- Input data
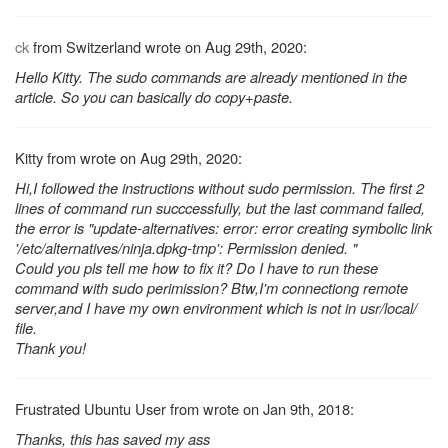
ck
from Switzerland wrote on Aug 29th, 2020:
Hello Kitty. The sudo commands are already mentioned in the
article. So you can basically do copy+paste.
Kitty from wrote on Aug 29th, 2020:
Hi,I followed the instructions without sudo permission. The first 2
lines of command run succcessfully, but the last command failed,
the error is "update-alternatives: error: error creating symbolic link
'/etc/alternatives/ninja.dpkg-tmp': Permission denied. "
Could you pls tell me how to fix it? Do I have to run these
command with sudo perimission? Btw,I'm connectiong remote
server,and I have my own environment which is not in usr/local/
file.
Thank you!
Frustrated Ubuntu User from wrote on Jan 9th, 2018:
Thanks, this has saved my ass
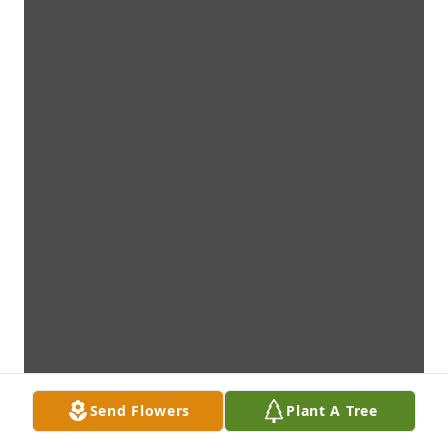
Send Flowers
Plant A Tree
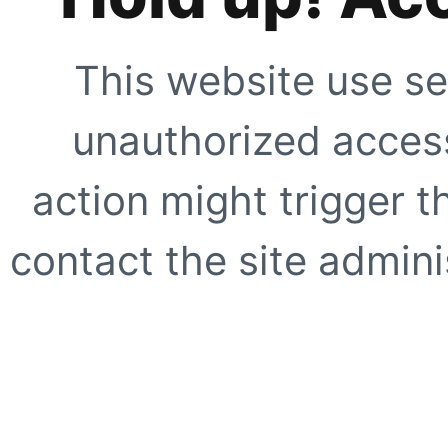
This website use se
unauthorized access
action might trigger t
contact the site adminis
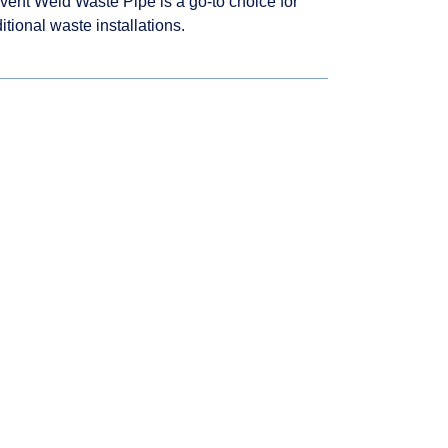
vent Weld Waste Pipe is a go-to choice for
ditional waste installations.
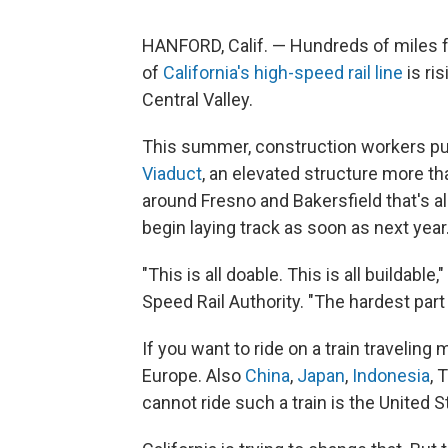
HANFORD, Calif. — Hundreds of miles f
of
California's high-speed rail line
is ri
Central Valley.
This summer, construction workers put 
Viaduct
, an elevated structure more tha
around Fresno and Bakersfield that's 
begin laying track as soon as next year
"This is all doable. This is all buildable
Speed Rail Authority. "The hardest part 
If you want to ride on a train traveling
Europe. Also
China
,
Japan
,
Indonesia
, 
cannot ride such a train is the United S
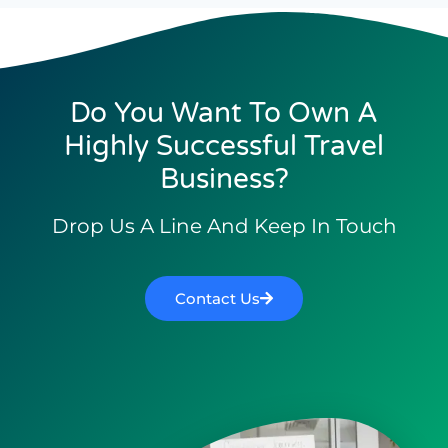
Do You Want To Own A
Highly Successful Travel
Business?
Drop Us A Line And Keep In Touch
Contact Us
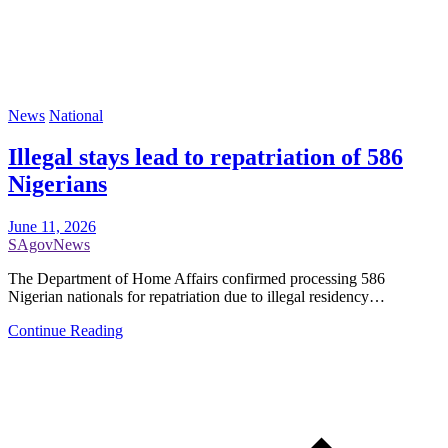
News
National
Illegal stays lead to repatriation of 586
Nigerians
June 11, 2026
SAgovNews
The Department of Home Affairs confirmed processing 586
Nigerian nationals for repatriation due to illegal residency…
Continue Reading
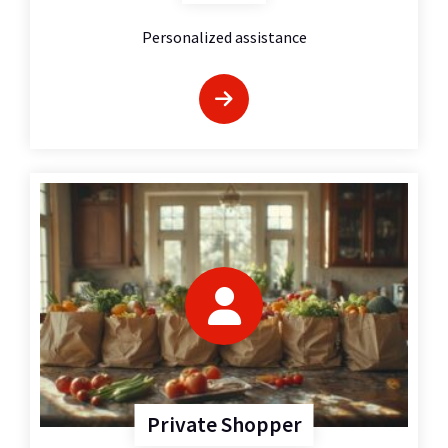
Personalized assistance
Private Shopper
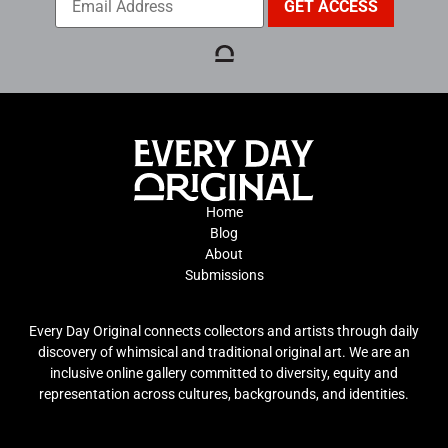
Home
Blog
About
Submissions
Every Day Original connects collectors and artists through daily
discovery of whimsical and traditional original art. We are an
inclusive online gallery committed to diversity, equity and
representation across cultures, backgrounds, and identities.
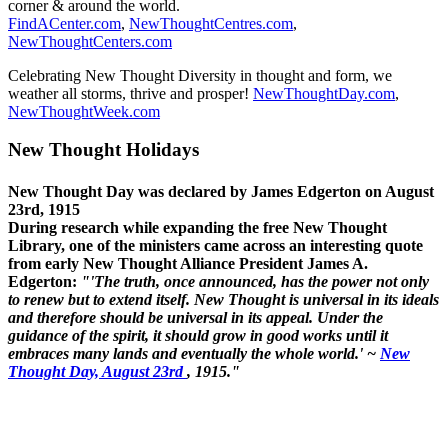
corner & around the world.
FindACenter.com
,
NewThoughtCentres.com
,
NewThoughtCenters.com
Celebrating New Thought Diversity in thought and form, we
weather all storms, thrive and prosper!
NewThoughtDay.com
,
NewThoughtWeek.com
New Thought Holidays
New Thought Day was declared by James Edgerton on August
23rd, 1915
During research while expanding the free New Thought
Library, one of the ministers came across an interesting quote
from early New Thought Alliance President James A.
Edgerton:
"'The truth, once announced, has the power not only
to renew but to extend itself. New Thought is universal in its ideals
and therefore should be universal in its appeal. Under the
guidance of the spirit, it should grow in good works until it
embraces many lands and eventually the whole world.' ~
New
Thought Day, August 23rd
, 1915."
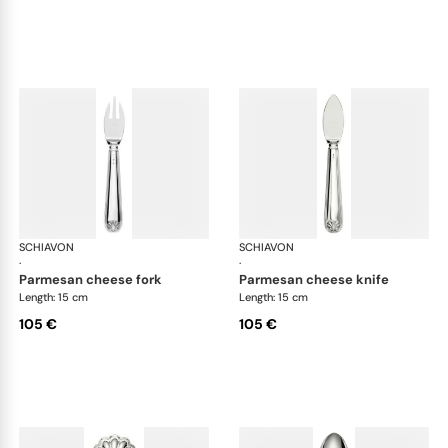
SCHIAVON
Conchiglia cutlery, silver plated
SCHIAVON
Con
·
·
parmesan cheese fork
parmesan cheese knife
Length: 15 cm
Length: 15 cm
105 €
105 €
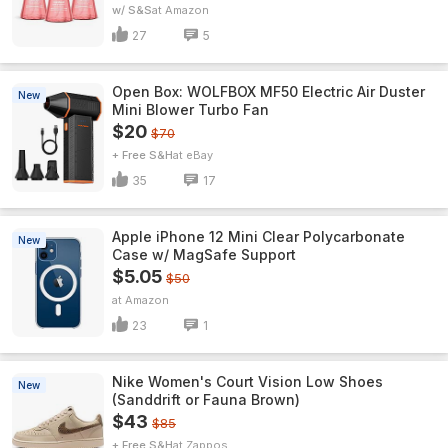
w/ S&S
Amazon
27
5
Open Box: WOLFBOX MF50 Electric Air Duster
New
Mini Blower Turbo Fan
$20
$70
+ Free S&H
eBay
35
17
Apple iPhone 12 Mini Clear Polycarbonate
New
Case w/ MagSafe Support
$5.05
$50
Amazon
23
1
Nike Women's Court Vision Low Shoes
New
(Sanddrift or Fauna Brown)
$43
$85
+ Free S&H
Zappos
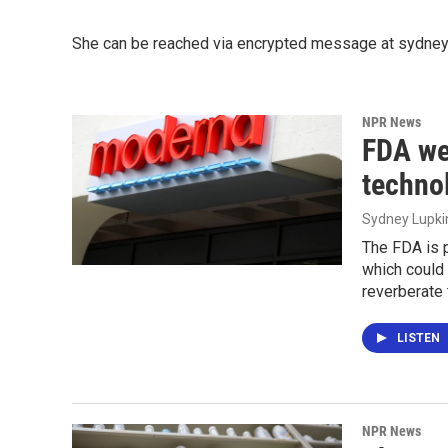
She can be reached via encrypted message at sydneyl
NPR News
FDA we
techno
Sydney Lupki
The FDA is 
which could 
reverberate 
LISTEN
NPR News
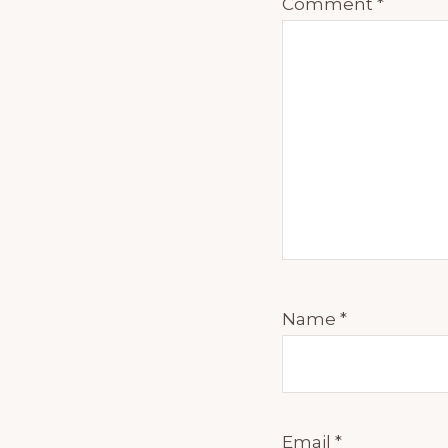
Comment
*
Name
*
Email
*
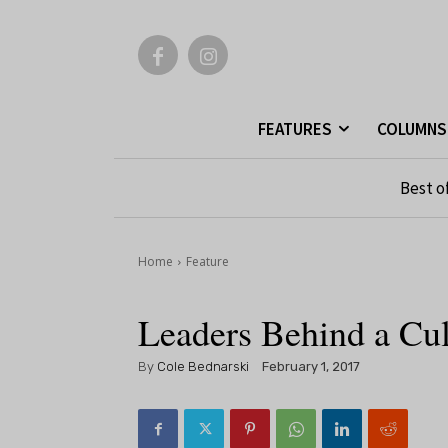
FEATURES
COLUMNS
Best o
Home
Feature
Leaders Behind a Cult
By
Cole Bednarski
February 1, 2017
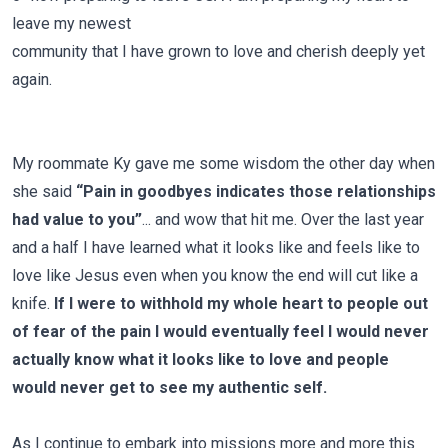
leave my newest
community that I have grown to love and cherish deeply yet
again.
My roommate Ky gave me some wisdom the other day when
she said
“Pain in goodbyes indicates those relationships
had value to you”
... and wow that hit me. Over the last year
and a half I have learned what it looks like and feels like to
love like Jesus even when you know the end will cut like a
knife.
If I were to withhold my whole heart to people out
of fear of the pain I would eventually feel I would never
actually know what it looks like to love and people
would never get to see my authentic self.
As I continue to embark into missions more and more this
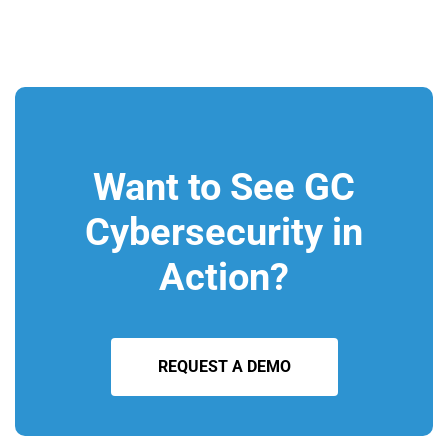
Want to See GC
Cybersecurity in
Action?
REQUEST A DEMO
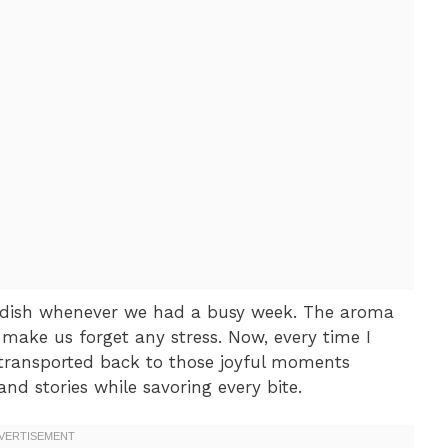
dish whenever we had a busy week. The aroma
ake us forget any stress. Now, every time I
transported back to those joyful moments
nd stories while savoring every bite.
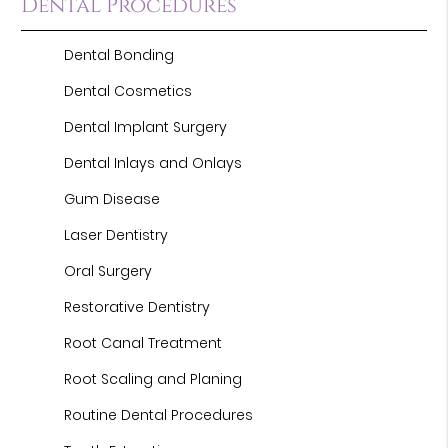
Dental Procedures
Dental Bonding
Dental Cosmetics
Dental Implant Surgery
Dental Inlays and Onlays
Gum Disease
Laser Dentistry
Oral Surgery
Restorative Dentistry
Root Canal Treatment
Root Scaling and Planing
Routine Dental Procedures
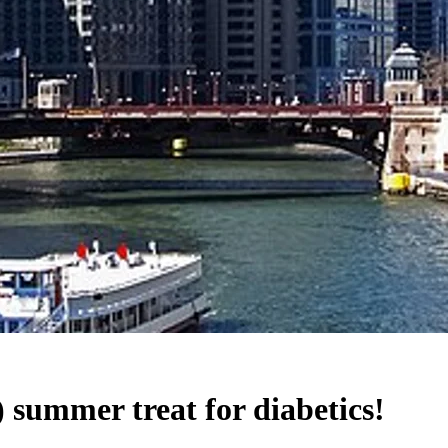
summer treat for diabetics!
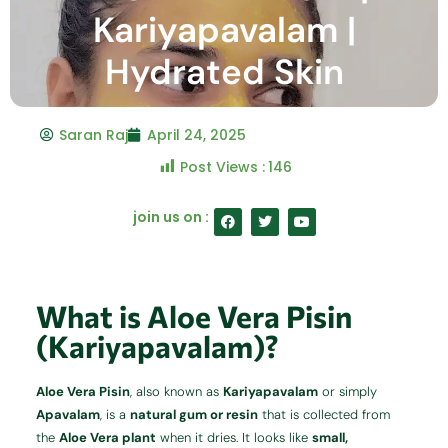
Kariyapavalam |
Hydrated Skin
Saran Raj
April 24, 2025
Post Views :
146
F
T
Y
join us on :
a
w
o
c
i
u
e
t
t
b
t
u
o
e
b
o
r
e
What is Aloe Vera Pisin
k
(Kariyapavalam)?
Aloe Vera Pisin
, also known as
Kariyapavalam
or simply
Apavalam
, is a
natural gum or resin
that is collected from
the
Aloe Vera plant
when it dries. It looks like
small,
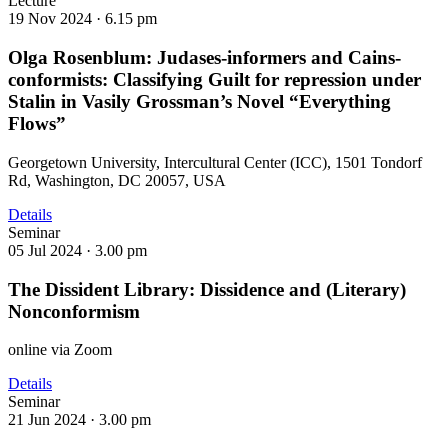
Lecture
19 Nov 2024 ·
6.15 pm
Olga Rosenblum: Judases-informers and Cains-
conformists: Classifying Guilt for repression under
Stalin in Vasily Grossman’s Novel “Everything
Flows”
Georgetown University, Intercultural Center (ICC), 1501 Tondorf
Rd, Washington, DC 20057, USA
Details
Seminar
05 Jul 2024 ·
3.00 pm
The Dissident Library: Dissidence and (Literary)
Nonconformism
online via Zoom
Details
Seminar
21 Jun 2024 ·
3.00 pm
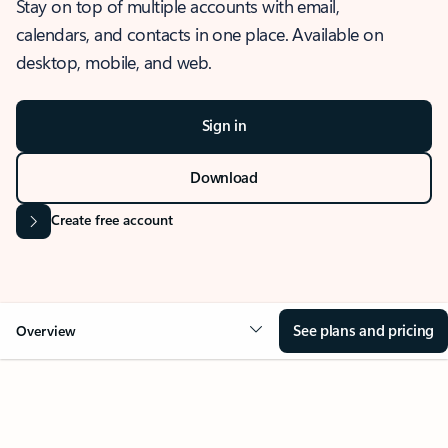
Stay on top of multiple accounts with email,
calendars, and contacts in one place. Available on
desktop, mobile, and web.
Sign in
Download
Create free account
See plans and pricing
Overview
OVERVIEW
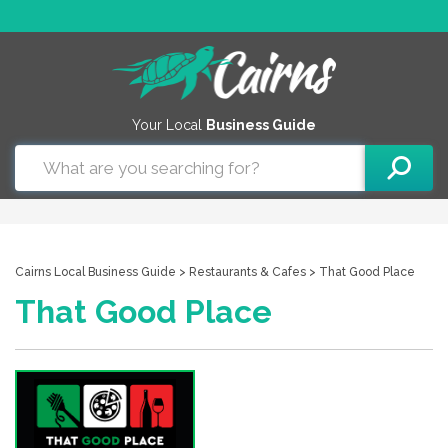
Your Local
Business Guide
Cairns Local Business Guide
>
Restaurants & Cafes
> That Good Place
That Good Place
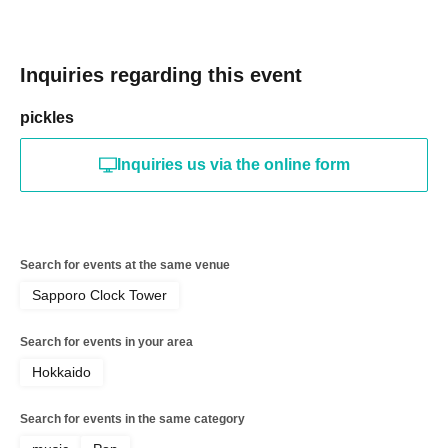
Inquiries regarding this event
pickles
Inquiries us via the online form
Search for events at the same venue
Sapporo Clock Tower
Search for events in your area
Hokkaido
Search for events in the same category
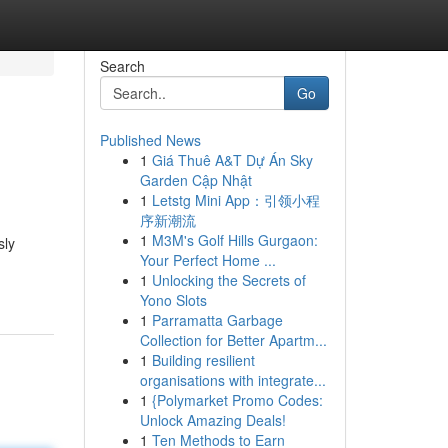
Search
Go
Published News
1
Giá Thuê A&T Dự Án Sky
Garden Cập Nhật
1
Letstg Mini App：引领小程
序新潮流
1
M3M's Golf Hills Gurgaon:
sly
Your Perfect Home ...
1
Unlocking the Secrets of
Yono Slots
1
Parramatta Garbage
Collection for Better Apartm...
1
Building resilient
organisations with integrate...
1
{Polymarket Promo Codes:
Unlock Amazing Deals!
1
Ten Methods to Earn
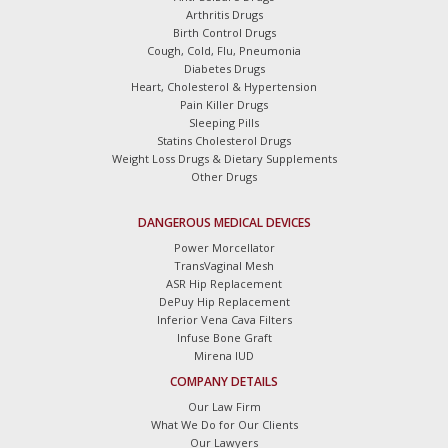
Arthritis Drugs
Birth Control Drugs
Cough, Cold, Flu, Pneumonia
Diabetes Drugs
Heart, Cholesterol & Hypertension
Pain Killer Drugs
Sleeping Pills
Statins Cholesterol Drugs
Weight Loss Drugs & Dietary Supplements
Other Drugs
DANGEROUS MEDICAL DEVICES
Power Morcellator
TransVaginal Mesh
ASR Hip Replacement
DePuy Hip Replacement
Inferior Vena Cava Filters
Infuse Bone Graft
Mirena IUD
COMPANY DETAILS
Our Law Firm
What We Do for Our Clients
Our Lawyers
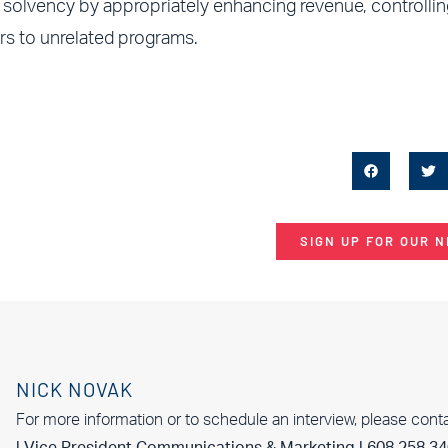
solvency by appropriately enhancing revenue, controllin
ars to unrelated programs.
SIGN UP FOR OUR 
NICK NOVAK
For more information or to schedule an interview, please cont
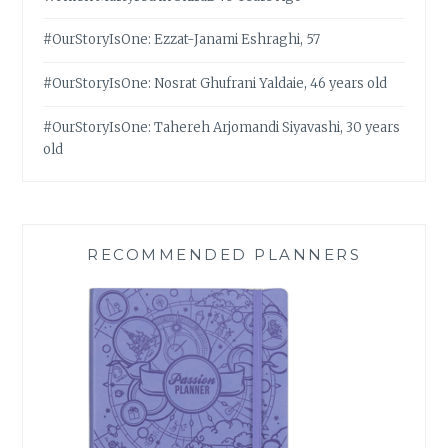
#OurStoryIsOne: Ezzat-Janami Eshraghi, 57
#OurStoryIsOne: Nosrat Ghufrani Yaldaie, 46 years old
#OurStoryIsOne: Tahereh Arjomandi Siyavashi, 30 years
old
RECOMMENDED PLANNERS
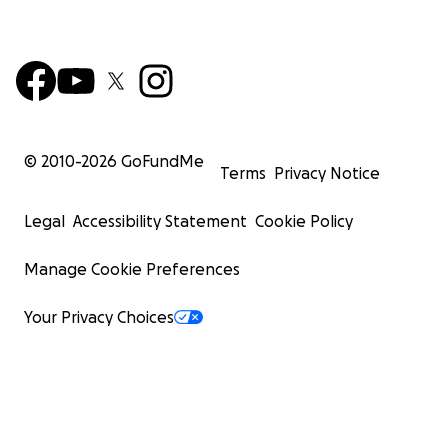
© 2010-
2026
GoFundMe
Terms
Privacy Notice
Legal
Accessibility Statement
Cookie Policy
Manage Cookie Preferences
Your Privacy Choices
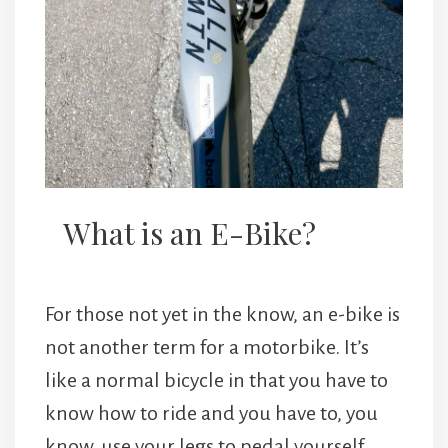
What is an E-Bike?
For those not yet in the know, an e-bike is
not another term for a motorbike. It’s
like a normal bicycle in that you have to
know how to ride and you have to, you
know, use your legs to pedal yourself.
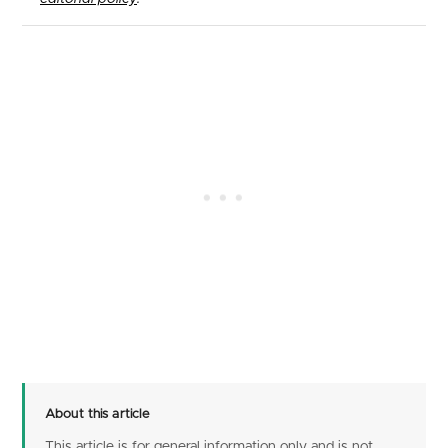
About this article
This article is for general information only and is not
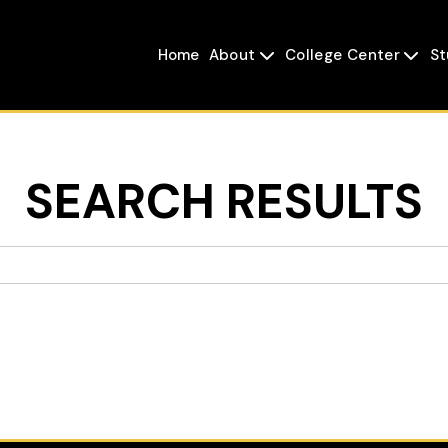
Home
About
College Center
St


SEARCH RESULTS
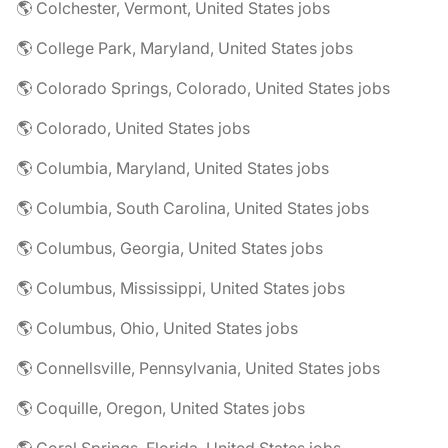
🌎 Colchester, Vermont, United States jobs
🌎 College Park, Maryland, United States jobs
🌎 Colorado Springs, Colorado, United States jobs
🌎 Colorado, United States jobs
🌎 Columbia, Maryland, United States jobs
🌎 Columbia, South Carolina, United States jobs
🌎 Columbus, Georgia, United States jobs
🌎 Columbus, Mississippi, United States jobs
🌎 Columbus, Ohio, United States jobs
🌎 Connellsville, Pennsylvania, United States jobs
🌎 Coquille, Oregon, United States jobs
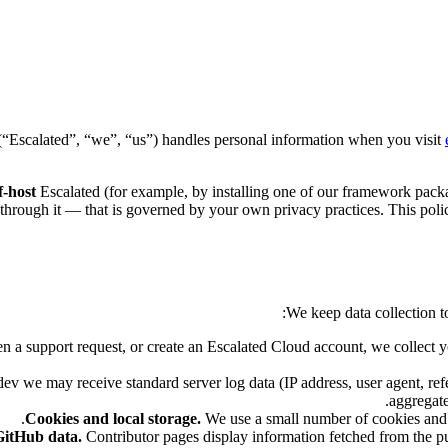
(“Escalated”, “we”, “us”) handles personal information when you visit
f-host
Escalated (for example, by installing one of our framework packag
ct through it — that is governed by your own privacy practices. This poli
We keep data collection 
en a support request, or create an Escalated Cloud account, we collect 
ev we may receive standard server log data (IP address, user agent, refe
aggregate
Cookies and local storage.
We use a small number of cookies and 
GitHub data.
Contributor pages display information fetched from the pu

- Exercise brief
A verbatim copy of the records is expected, from their first line through the line with "Submissions", inclusive, with the pictures removed.

- Result of this task
ck
from Switzerland wrote on Aug 29th, 2020:
Hello Kitty. The sudo commands are already mentioned in the
article. So you can basically do copy+paste.
Kitty from wrote on Aug 29th, 2020:
Hi,I followed the instructions without sudo permission. The first 2
lines of command run succcessfully, but the last command failed,
the error is "update-alternatives: error: error creating symbolic link
'/etc/alternatives/ninja.dpkg-tmp': Permission denied. "
Could you pls tell me how to fix it? Do I have to run these
command with sudo perimission? Btw,I'm connectiong remote
server,and I have my own environment which is not in usr/local/
file.
Thank you!
Frustrated Ubuntu User from wrote on Jan 9th, 2018:
Thanks, this has saved my ass
Send Flowers
Plant A Tree
This website use se
unauthorized access
action might trigger t
contact the site adminis
vent Weld Waste Pipe is a go-to choice for
ditional waste installations.
HANFORD, Calif. — Hundreds of miles f
of
California's high-speed rail line
is ri
Central Valley.
This summer, construction workers put 
Viaduct
, an elevated structure more tha
around Fresno and Bakersfield that's 
begin laying track as soon as next year
"This is all doable. This is all buildable
Speed Rail Authority. "The hardest part 
If you want to ride on a train traveling
Europe. Also
China
,
Japan
,
Indonesia
, 
cannot ride such a train is the United S
Do You Want To Own A
Highly Successful Travel
Business?
Drop Us A Line And Keep In Touch
Contact Us
News
National
Illegal stays lead to repatriation of 586
Nigerians
June 11, 2026
SAgovNews
The Department of Home Affairs confirmed processing 586
Nigerian nationals for repatriation due to illegal residency…
Continue Reading
Personalized assistance
Private Shopper
Home
Blog
About
Submissions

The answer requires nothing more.